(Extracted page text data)
┌──
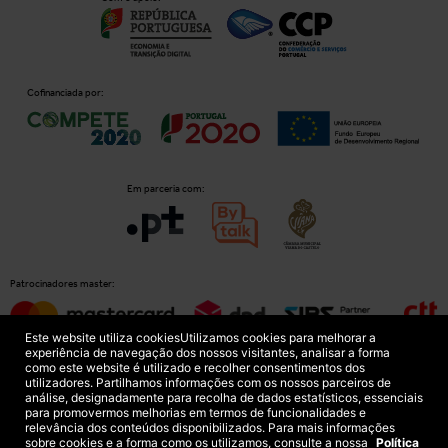
Cofinanciada por:
Em parceria com:
Patrocinadores master:
Este website utiliza cookies
Utilizamos cookies para melhorar a
experiência de navegação dos nossos visitantes, analisar a forma
como este website é utilizado e recolher consentimentos dos
Patrocinadores principais:
utilizadores. Partilhamos informações com os nossos parceiros de
análise, designadamente para recolha de dados estatísticos, essenciais
para promovermos melhorias em termos de funcionalidades e
relevância dos conteúdos disponibilizados. Para mais informações
sobre cookies e a forma como os utilizamos, consulte a nossa
Política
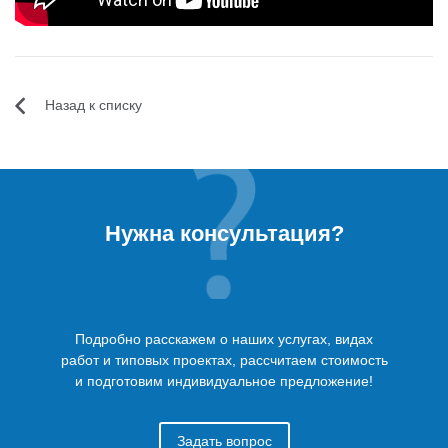
Назад к списку
Нужна консультация?
Подробно расскажем о наших услугах, видах
работ и типовых проектах, рассчитаем стоимость
и подготовим индивидуальное предложение!
Задать вопрос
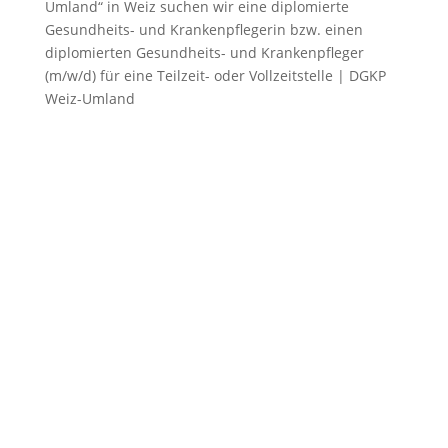
Umland“ in Weiz suchen wir eine diplomierte
Gesundheits- und Krankenpflegerin bzw. einen
diplomierten Gesundheits- und Krankenpfleger
(m/w/d) für eine Teilzeit- oder Vollzeitstelle | DGKP
Weiz-Umland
└──
(Your instructions)
Filter the entries and copy each line with "cookies".

(Task answer)
Este website utiliza cookies
Utilizamos cookies para melhorar a
sobre cookies e a forma como os utilizamos, consulte a nossa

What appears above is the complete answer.